__Extract to read__.
ViaWest Properties will develop Warner Commerce Park, a 15-acre industrial development in Chandler. The eight-building, 180,000-square-foot project will be developed in two phases, the first of which will feature 104,000 square feet of freestanding buildings or industrial condominiums available for 3,000- to 20,000-square-foot users. The 76,000-square-foot second phase will be focused on larger users seeking more than 25,000 square feet. Groundbreaking for Phase I buildings, which will range from $90 to $120 per square foot, is set for spring 2005, with completion slated for fall.

Warner Commerce Park will greatly benefit from the significant Warner Road frontage, proximity to all three freeways (Loop 101, 60 and 202) serving the Southeast Valley, proximity to the highest traffic count intersection in Chandler (Arizona Avenue and Warner Road) and proximity to both high-end and affordable housing. All user types will experience flexibility and functionality through common truck wells, individual grade level loading, outside storage yards, easy maneuverability and prime access.

“Phase I of this project caters to the small industrial owner-occupant in a condominium setting,” says Schwarz. “The condo aspect allows for lower construction costs, which translates into a lower occupancy cost for the end user.”

On the sales side, ScanlanKemperBard Companies of Portland, Oregon is making headlines. Its $67.4 million acquisition in November 2004 of General Growth Properties’ 1.3 million-square-foot office/industrial portfolio was the largest brokered real estate transaction in the history of the state of Utah, says Bryce Blanchard, investment specialist for NAI Utah Commercial Real Estate in Salt Lake City.

__Problem set__.
**a)** Reproduce the part of the Warner Commerce Park excerpt between "ViaWest Properties will" and "slated for fall.", inclusive.
**b)** In the Warner Commerce Park excerpt, how many acres does the industrial development cover?
The items placed after the excerpt are separate material, unrelated to it.

__Records__.

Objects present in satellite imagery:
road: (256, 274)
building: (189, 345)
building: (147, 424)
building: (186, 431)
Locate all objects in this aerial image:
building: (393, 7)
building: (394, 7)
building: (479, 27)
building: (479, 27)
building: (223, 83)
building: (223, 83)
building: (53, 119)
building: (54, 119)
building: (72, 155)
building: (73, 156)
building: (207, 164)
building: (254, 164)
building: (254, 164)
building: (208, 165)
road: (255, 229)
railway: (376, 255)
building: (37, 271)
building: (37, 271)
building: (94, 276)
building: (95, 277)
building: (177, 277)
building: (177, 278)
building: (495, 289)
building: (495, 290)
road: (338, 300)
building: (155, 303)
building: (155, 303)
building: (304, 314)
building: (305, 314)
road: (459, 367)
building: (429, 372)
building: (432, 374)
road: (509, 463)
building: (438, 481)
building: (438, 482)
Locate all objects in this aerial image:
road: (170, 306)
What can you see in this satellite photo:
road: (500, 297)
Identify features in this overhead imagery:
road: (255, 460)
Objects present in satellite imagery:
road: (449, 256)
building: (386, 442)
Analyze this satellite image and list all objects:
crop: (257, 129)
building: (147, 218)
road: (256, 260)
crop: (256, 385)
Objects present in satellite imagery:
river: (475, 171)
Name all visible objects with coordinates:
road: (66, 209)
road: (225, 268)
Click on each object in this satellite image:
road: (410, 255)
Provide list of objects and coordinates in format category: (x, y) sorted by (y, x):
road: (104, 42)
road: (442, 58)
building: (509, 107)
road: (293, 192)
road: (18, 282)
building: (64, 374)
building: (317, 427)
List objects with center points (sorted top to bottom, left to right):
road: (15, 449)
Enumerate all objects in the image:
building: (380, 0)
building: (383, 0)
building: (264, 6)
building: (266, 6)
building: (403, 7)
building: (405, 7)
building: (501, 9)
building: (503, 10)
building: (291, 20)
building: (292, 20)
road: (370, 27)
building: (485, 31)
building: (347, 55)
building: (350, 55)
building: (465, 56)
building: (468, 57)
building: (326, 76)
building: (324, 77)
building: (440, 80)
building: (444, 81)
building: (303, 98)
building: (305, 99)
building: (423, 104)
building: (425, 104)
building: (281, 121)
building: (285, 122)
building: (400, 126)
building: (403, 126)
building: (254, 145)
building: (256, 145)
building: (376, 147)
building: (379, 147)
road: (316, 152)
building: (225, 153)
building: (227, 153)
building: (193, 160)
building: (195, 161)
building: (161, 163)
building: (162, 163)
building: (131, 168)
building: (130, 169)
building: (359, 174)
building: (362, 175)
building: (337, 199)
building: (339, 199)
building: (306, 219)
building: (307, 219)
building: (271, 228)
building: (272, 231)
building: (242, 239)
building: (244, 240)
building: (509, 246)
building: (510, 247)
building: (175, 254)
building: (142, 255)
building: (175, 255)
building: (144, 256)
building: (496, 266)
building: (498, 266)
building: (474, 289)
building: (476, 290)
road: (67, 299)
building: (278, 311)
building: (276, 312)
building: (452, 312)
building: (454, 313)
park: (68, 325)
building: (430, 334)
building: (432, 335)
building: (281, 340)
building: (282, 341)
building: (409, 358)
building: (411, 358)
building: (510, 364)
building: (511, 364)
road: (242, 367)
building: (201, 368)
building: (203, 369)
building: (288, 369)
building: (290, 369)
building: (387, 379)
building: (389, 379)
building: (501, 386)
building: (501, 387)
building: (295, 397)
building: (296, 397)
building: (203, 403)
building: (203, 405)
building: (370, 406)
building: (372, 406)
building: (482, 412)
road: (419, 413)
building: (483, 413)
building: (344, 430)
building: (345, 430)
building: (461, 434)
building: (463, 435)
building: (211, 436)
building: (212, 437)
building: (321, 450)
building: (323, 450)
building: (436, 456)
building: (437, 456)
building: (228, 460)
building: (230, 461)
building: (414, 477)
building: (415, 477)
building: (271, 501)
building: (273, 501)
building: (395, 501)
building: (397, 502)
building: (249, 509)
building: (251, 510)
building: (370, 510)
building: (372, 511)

__Answers__.
**a)**
ViaWest Properties will develop Warner Commerce Park, a 15-acre industrial development in Chandler. The eight-building, 180,000-square-foot project will be developed in two phases, the first of which will feature 104,000 square feet of freestanding buildings or industrial condominiums available for 3,000- to 20,000-square-foot users. The 76,000-square-foot second phase will be focused on larger users seeking more than 25,000 square feet. Groundbreaking for Phase I buildings, which will range from $90 to $120 per square foot, is set for spring 2005, with completion slated for fall.

**b)** 15 acres.